Data:
━━━━━━━━━━
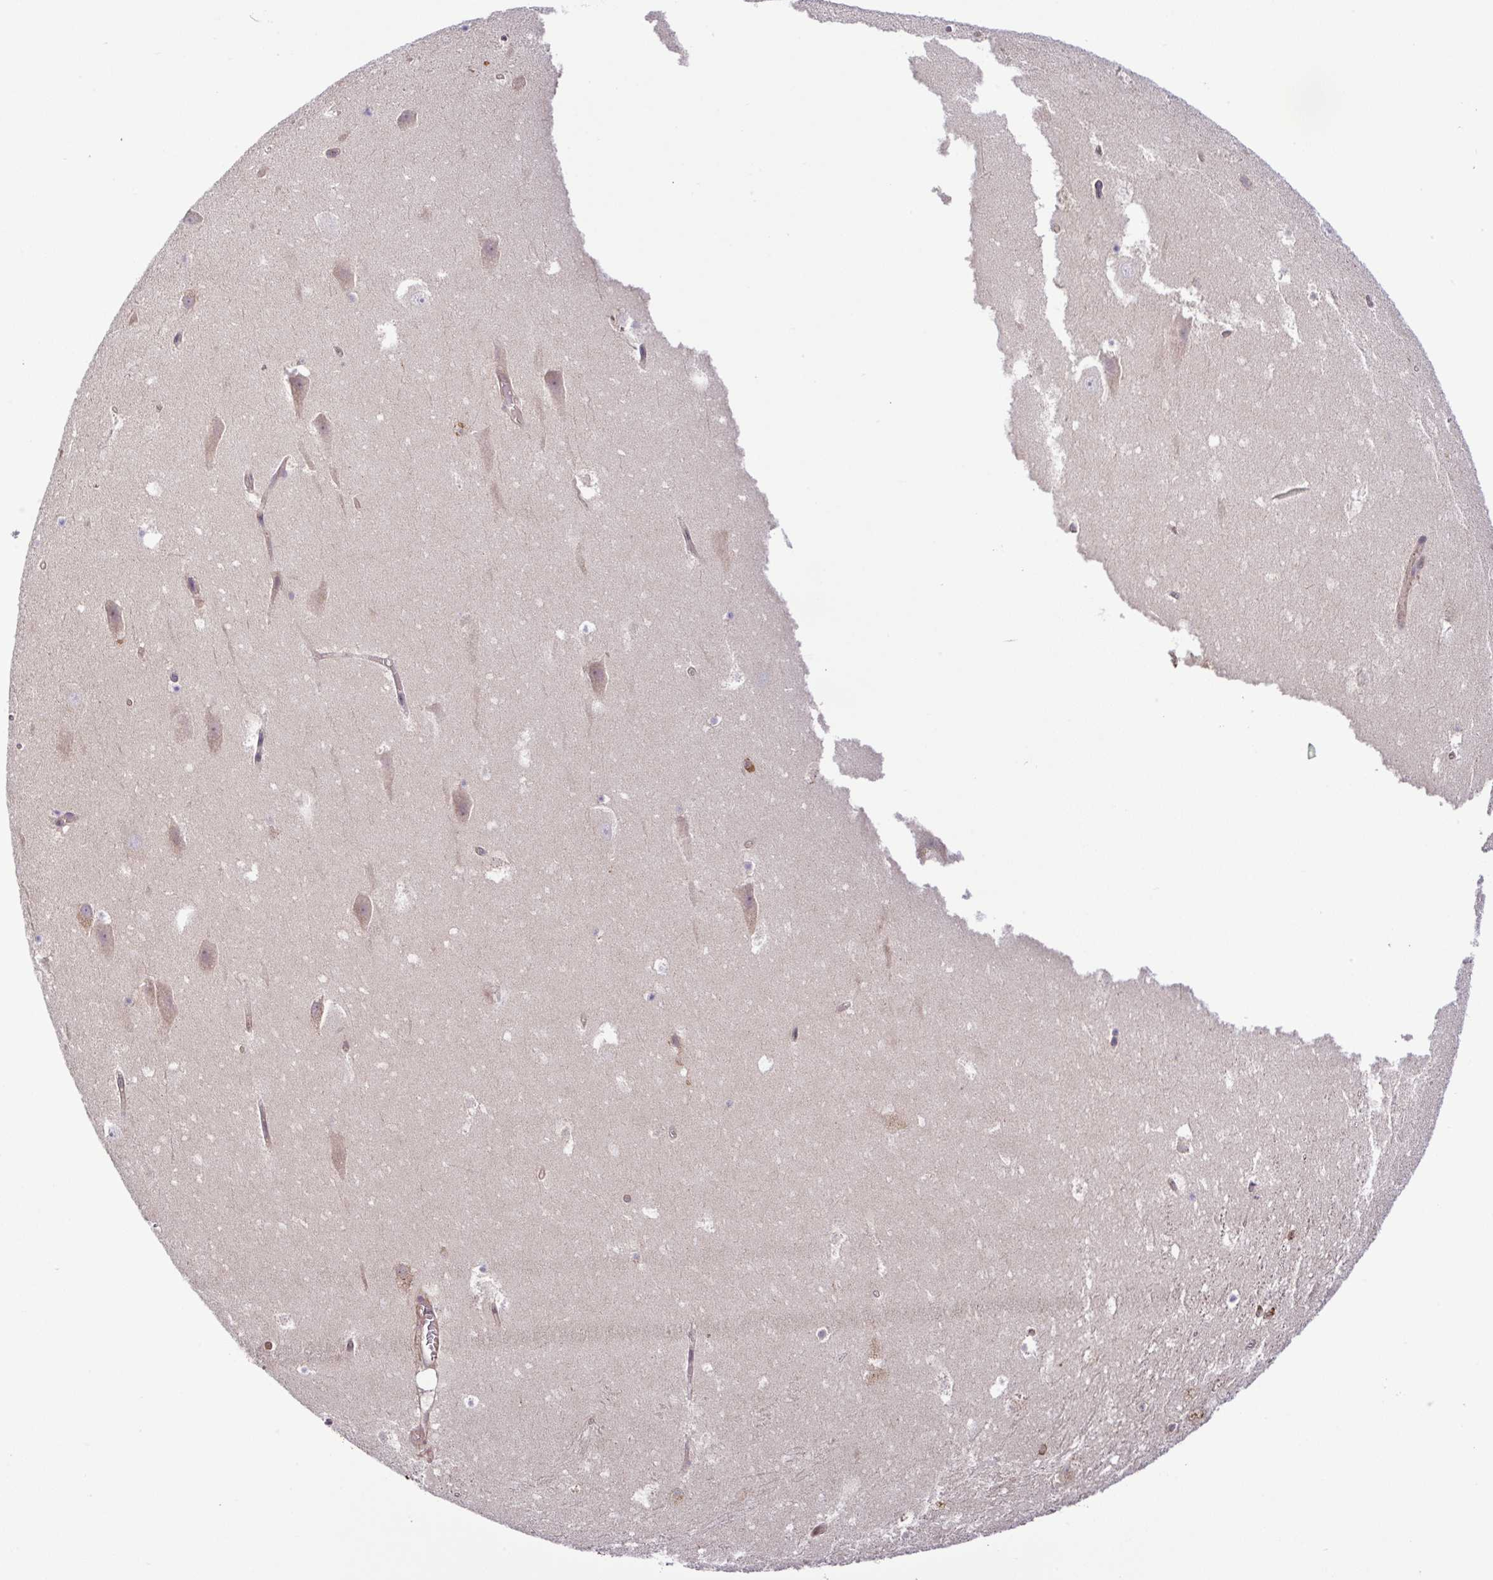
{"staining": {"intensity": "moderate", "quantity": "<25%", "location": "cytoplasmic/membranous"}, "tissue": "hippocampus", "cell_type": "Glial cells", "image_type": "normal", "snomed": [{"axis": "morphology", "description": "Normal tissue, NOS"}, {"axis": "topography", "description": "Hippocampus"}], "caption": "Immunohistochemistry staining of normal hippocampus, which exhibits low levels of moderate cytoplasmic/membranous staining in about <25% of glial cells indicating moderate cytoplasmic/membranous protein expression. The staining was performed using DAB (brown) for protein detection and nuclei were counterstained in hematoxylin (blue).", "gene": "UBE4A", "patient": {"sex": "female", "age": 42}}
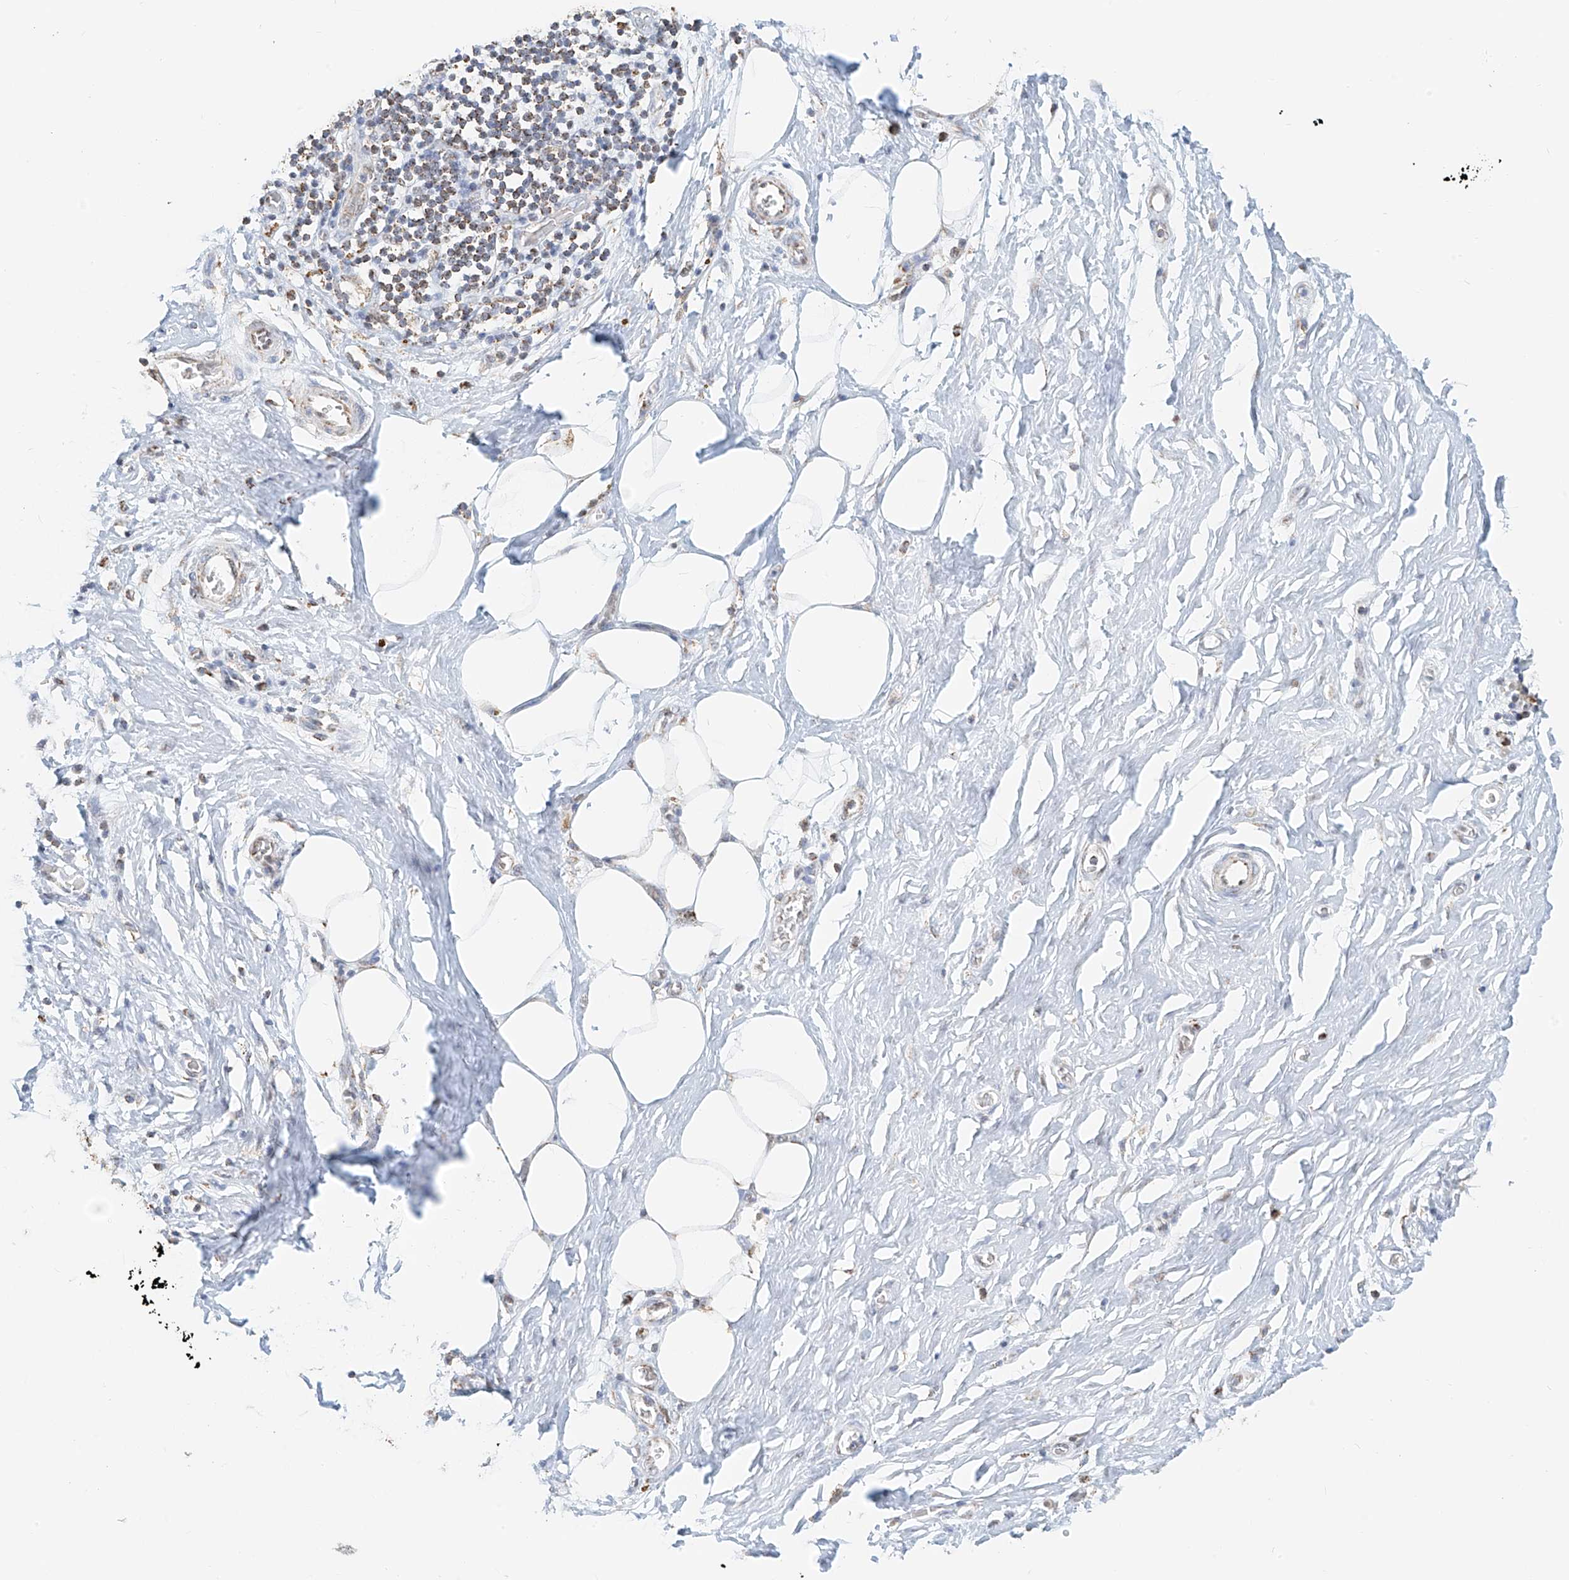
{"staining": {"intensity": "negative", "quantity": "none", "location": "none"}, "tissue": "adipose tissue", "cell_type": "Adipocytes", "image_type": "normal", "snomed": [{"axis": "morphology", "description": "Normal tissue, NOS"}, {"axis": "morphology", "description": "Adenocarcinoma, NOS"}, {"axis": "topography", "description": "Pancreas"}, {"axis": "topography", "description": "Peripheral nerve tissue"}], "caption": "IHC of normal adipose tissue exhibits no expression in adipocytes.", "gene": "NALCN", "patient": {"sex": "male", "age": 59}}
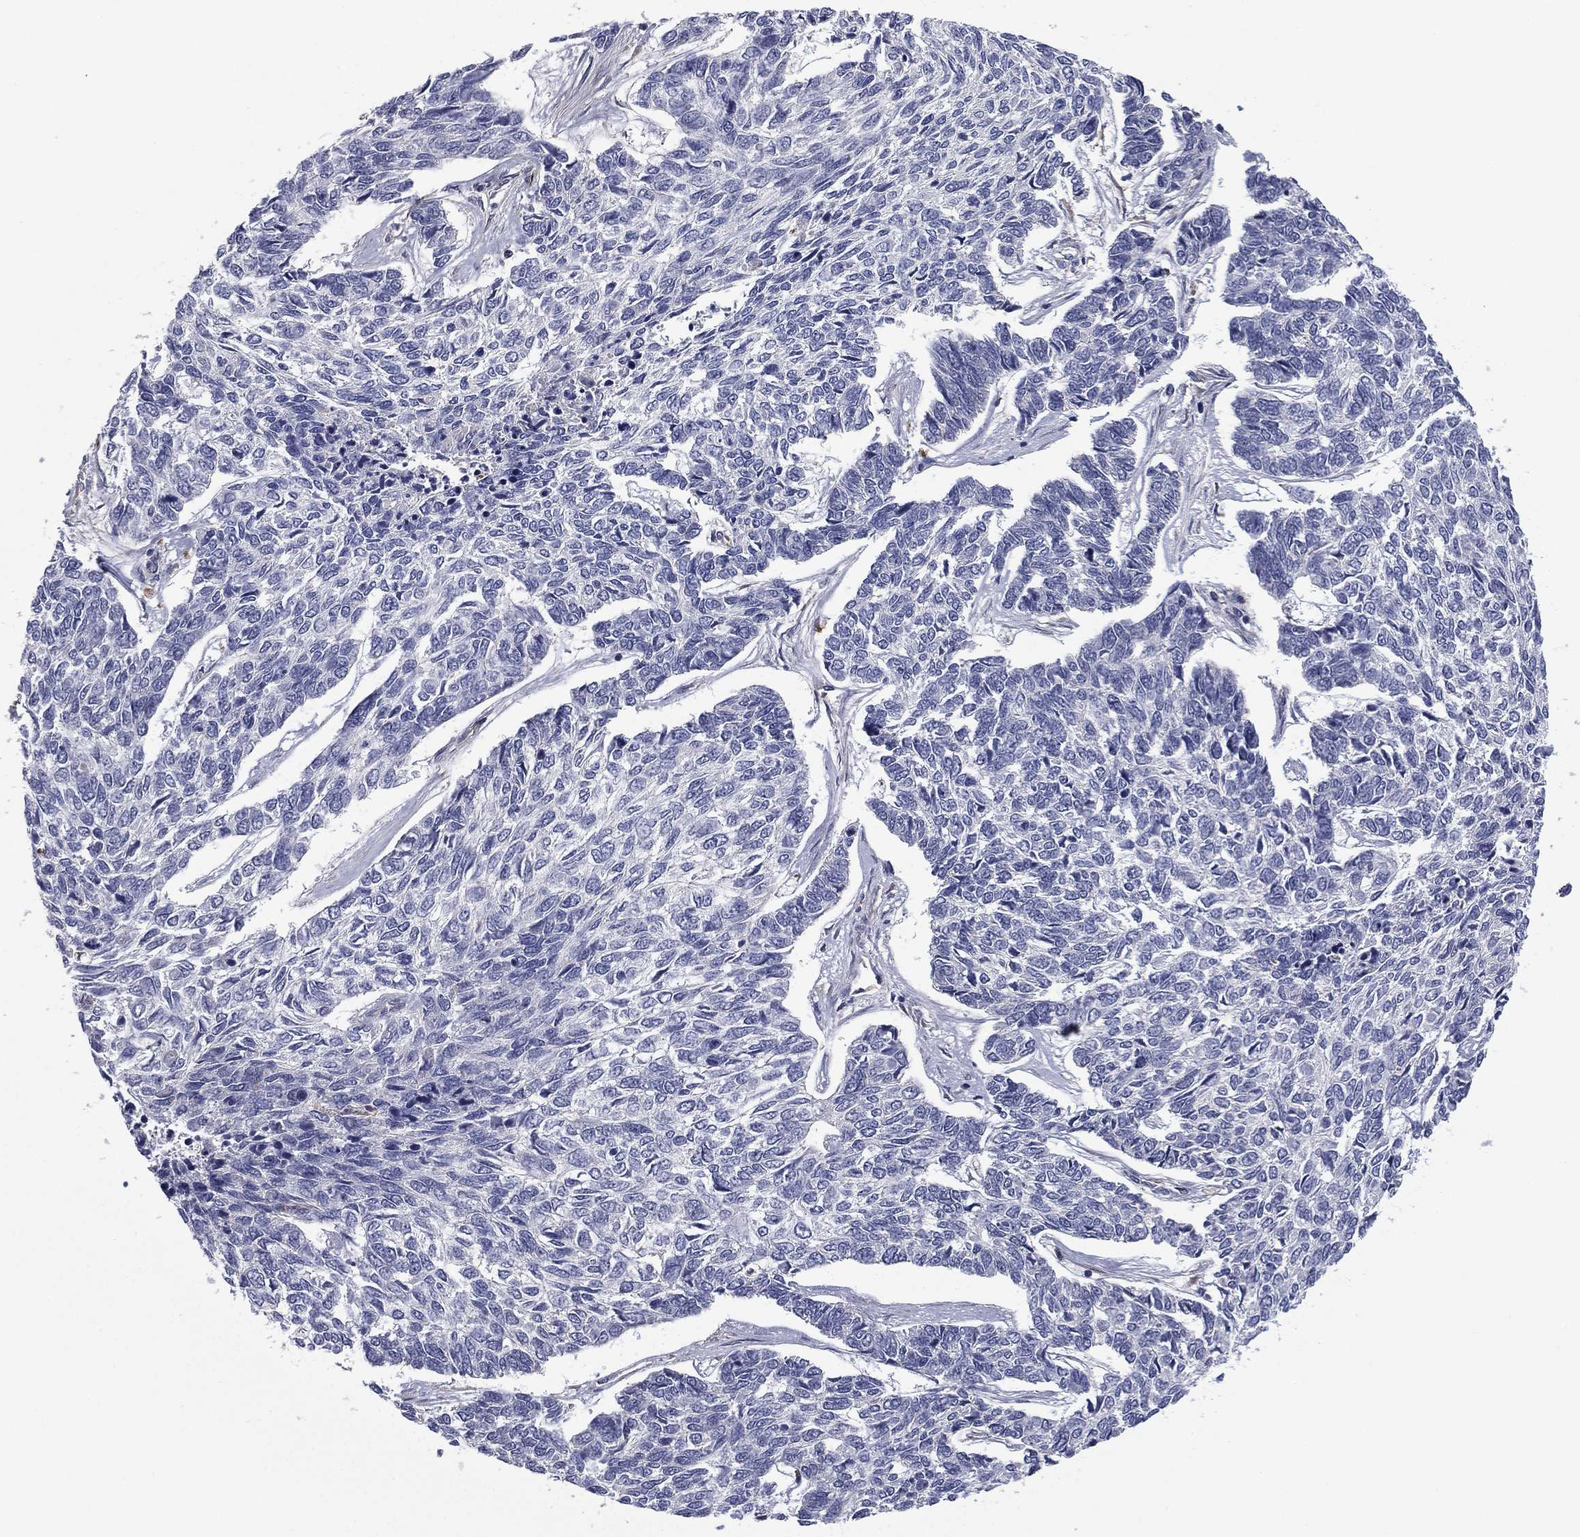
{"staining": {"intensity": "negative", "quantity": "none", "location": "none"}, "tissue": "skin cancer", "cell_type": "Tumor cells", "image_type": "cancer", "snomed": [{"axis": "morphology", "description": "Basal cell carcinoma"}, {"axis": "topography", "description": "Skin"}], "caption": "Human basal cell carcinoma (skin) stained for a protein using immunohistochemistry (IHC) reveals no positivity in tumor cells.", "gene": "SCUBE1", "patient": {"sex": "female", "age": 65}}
━━━━━━━━━━
Work to complete: Pictures do not belong in the copy. Reproduce the rest of the data exactly.

Solution to this task:
{"staining": {"intensity": "moderate", "quantity": "<25%", "location": "cytoplasmic/membranous"}, "tissue": "hippocampus", "cell_type": "Glial cells", "image_type": "normal", "snomed": [{"axis": "morphology", "description": "Normal tissue, NOS"}, {"axis": "topography", "description": "Hippocampus"}], "caption": "Immunohistochemistry staining of normal hippocampus, which exhibits low levels of moderate cytoplasmic/membranous staining in about <25% of glial cells indicating moderate cytoplasmic/membranous protein expression. The staining was performed using DAB (brown) for protein detection and nuclei were counterstained in hematoxylin (blue).", "gene": "UBE4A", "patient": {"sex": "female", "age": 42}}
{"staining": {"intensity": "negative", "quantity": "none", "location": "none"}, "tissue": "adipose tissue", "cell_type": "Adipocytes", "image_type": "normal", "snomed": [{"axis": "morphology", "description": "Normal tissue, NOS"}, {"axis": "morphology", "description": "Adenocarcinoma, NOS"}, {"axis": "topography", "description": "Pancreas"}, {"axis": "topography", "description": "Peripheral nerve tissue"}], "caption": "IHC of normal adipose tissue exhibits no expression in adipocytes.", "gene": "NALCN", "patient": {"sex": "male", "age": 59}}
{"staining": {"intensity": "negative", "quantity": "none", "location": "none"}, "tissue": "skin cancer", "cell_type": "Tumor cells", "image_type": "cancer", "snomed": [{"axis": "morphology", "description": "Basal cell carcinoma"}, {"axis": "topography", "description": "Skin"}], "caption": "Human basal cell carcinoma (skin) stained for a protein using immunohistochemistry (IHC) reveals no positivity in tumor cells.", "gene": "SCUBE1", "patient": {"sex": "female", "age": 65}}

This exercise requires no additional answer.